◆ THE TASKS
• A. From the knife color-coding thread, print the passage from "## emmbai90 (Sep" up to and including "(Mar 29, 2002)", word for word.
• B. In the knife color-coding thread, what does phatch say is easier to do and maintain than plasti dip?

◆ TEXT SEGMENT
○ ○ ○ ○ ○ ○ ○

# Color coding knives for health and saftey?



## emmbai90 (Sep 13, 2012)

So i just boaght this knife set 
It's very good for the price and cuts things so easy and very sharp which is great for a set this cheap  but i can't use them at college because they are that fussy about health and safty, the actual handles have to be different colors according to what they are for which i think is just so over board, so i shall use them for when i am working when i'm done studying, what can i do to color code them? do companies accept them how they are? would it be accepted if i did something to them to color them like something on the handles? i don't know what to do as people are so fussy these days, it gets right on my nerves, i'm sure i'm not the only one it annoys haha, any advice for this?.


----------



## phatch (Mar 29, 2002)

Plasti-dip the handles.

Colored heat shrink tubing. Might be  tough to find some that large though.   I like this idea more than plasti dip though. Easier to do and maintain.

○ ○ ○ ○ ○ ○ ○

◆ GIVEN MATERIAL
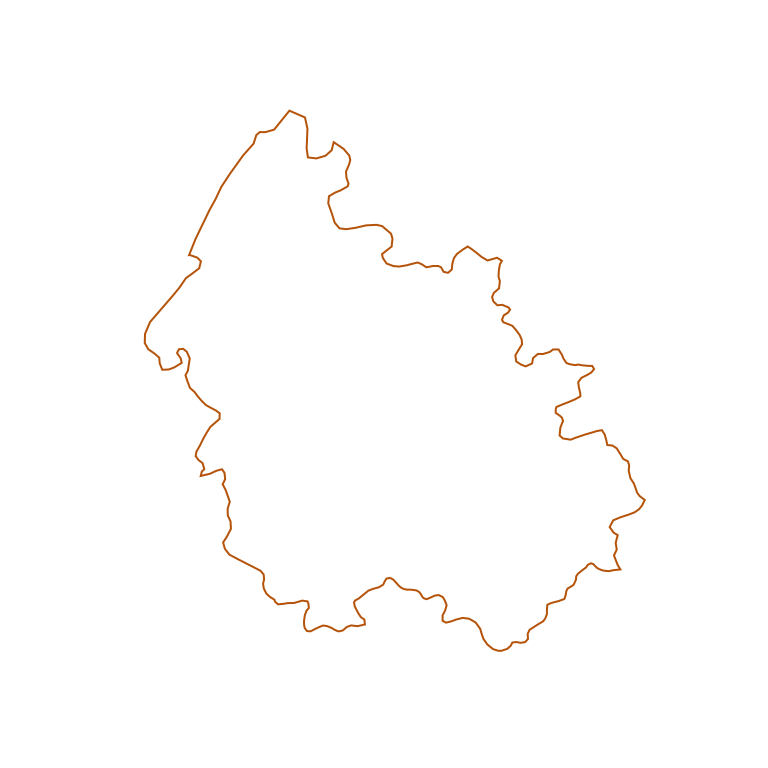 Shchuchyn, Grodno, Belarus, rotated 344°
{"feature_id": "67162791B66420794580046", "entity_name": "Shchuchyn", "entity_type": "district", "adm_level": 2, "iso_a3": "BLR", "parent_name": "Belarus", "parent_adm1": "Grodno", "projection": "orthographic", "projection_center": [24.728, 53.725], "detail": "fine", "context": "isolated", "style": "outline", "palette": "amber", "viewbox_px": 768, "rotation_deg": 344, "n_neighbors": 0, "source": "geoboundaries", "source_scale": "gbopen_adm2", "svg_char_len": 4689}
<svg xmlns="http://www.w3.org/2000/svg" viewBox="0 0 768 768"><g transform="rotate(344 384 384)"><path d="M221.4,566.6L227.4,567.7L231.2,568.1L233.3,568.7L237.3,569.7L242.4,569.7L245.7,569.7L250.6,571.9L250.8,574.4L250.0,578.6L247.0,580.5L244.1,584.6L241.9,589.5L240.9,592.9L240.5,596.6L241.9,600.3L245.2,601.5L249.7,600.6L254.4,599.8L259.0,599.4L262.5,601.0L266.4,604.0L268.4,606.3L271.7,609.1L273.7,609.5L276.6,609.5L281.3,607.3L285.9,607.0L291.8,609.5L299.4,609.9L300.2,605.0L297.5,601.7L296.1,597.2L294.6,589.9L295.0,585.6L296.5,584.2L300.7,583.2L312.1,578.3L317.6,577.9L323.1,578.0L328.0,576.6L330.0,574.2L332.7,571.7L336.4,572.1L339.0,574.6L341.1,578.8L342.5,581.7L344.3,584.5L346.6,586.6L349.8,588.2L352.3,588.8L355.3,590.0L358.4,591.4L360.8,594.1L361.8,597.5L362.4,599.8L363.5,601.2L365.7,602.6L369.2,602.2L374.5,601.4L378.5,602.0L381.8,605.1L382.8,608.9L383.2,614.0L380.2,618.7L376.5,622.6L375.1,627.9L377.9,630.5L383.4,630.7L388.7,630.3L395.2,630.5L401.1,633.1L403.6,635.6L406.4,638.6L409.0,645.9L409.0,651.2L409.3,656.3L411.5,662.8L413.5,665.7L415.8,668.9L420.0,671.8L423.1,672.8L429.4,672.6L433.6,670.6L436.1,667.9L440.1,668.5L443.8,670.4L448.5,671.0L452.1,668.8L453.3,663.7L456.2,660.4L465.4,657.6L471.5,656.0L474.3,653.9L477.2,650.1L478.6,645.2L480.2,641.2L484.5,640.6L491.8,640.8L498.1,640.4L500.0,637.7L502.2,633.3L504.2,631.2L508.9,630.0L511.0,629.2L514.6,625.0L515.7,621.9L518.1,619.9L520.8,618.7L523.6,617.5L527.5,616.1L530.1,614.0L533.6,613.4L535.6,614.9L537.8,619.1L539.5,621.0L542.7,623.4L545.0,624.5L548.6,625.9L550.8,626.1L552.5,626.1L560.1,627.4L558.8,622.7L557.8,612.2L562.1,607.3L562.9,600.7L565.0,597.0L567.0,593.7L563.7,590.1L561.5,583.7L566.8,578.2L574.5,577.3L582.6,577.0L589.2,576.5L594.6,574.7L598.6,571.9L600.7,569.5L602.7,567.4L598.8,562.1L597.4,558.3L596.8,548.7L594.9,542.4L595.3,534.8L597.2,530.0L597.2,525.7L593.3,521.9L591.9,516.6L589.9,509.9L586.6,506.1L581.8,504.2L582.2,499.4L582.2,493.2L580.7,488.4L575.5,487.9L570.2,488.0L563.5,488.0L553.0,488.5L548.2,489.0L541.0,485.7L538.6,481.9L541.6,474.4L543.9,471.4L545.9,468.9L545.8,465.5L544.3,463.0L541.1,459.1L542.1,455.7L543.4,453.6L550.1,452.8L557.0,452.2L563.4,451.4L569.3,450.0L570.1,447.2L570.4,440.8L571.2,435.7L575.5,432.5L582.7,431.1L586.4,430.1L590.1,427.5L589.1,424.0L585.4,422.9L579.3,420.5L576.0,418.8L573.1,418.6L568.6,416.5L565.2,414.2L563.5,409.0L563.2,405.3L561.3,398.9L556.1,397.4L552.2,398.9L545.1,399.0L540.2,397.5L534.4,400.2L532.0,405.1L525.0,406.1L521.3,403.3L517.3,398.8L518.2,392.6L523.1,388.0L527.7,383.8L528.6,379.2L527.9,374.3L525.8,368.5L523.3,363.3L519.0,360.0L515.7,357.5L515.1,354.8L518.1,351.0L522.9,349.6L525.7,347.2L524.8,344.8L519.5,340.5L514.7,339.6L511.9,334.8L511.9,330.1L514.7,326.7L520.9,323.8L523.7,317.2L523.7,312.4L525.6,306.7L528.4,300.9L531.3,298.1L527.5,293.8L521.8,293.8L517.5,293.8L512.7,288.6L508.6,282.7L505.0,277.9L502.2,274.8L501.4,275.2L497.1,276.4L489.8,279.2L485.9,282.3L482.9,287.1L480.7,292.6L476.2,294.8L472.2,292.6L471.0,287.5L468.8,285.6L463.9,284.1L456.9,283.5L453.3,279.3L449.9,276.5L442.6,276.2L438.9,276.2L431.0,275.3L425.5,273.2L419.7,268.9L417.6,262.5L417.9,258.6L424.0,256.1L429.2,254.0L432.2,246.7L432.2,241.5L425.8,231.8L420.9,229.0L410.6,226.6L399.6,226.0L390.5,224.8L384.1,222.1L381.1,215.4L380.8,204.1L380.2,195.0L382.9,188.3L389.9,186.5L395.7,185.9L403.6,184.0L405.1,181.6L404.8,175.2L406.0,169.4L410.9,163.4L413.3,159.4L413.6,154.9L410.0,146.9L402.4,137.8L402.3,137.7L398.1,144.9L390.6,148.5L381.1,148.5L373.3,145.2L374.6,136.0L376.6,130.2L380.8,117.4L381.5,106.0L368.4,95.2L348.5,109.2L339.3,109.2L334.1,107.6L329.9,109.5L324.9,117.0L311.5,125.5L293.8,139.5L281.7,149.9L273.2,159.7L264.0,168.9L256.8,177.0L243.0,192.4L232.3,206.2L232.5,206.2L239.4,211.1L241.8,215.6L238.3,221.8L229.3,225.3L222.7,227.7L214.0,234.9L205.0,241.1L191.4,250.0L176.1,260.0L168.1,270.0L165.3,278.7L167.0,285.6L171.8,291.5L175.2,296.8L174.1,302.3L174.8,309.2L181.0,310.7L186.6,310.3L195.3,308.0L195.7,303.5L193.6,297.2L196.4,294.1L200.6,294.8L203.3,298.6L204.3,305.9L201.9,311.1L199.1,317.3L195.6,320.8L195.8,327.3L196.4,334.2L199.7,339.5L201.5,344.4L204.3,350.4L207.0,355.1L210.5,358.7L214.9,362.9L218.0,366.9L216.2,372.3L205.3,377.3L200.6,381.5L195.9,386.0L190.2,392.3L185.0,397.4L183.1,401.4L184.7,405.9L187.8,410.1L187.8,416.3L184.7,418.0L182.5,421.9L192.3,422.3L198.9,421.2L204.8,421.3L206.2,425.5L205.1,431.7L201.3,435.9L202.6,442.5L203.3,454.7L199.4,460.6L197.6,467.2L198.6,473.8L196.9,481.1L190.6,487.7L185.7,491.9L185.6,498.5L188.4,505.5L196.4,513.2L207.7,523.7L213.8,529.5L215.8,533.9L214.9,538.8L212.7,542.6L212.1,547.6L213.2,553.2L215.7,557.2L219.2,561.1L219.3,563.2L221.4,566.6Z" fill="none" stroke="#b45309" stroke-width="2"/></g></svg>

○ ○ ○ ○ ○ ○ ○

◆ THE REPLIES
• A.
## emmbai90 (Sep 13, 2012)

So i just boaght this knife set 
It's very good for the price and cuts things so easy and very sharp which is great for a set this cheap  but i can't use them at college because they are that fussy about health and safty, the actual handles have to be different colors according to what they are for which i think is just so over board, so i shall use them for when i am working when i'm done studying, what can i do to color code them? do companies accept them how they are? would it be accepted if i did something to them to color them like something on the handles? i don't know what to do as people are so fussy these days, it gets right on my nerves, i'm sure i'm not the only one it annoys haha, any advice for this?.


----------



## phatch (Mar 29, 2002)

• B. Colored heat shrink tubing.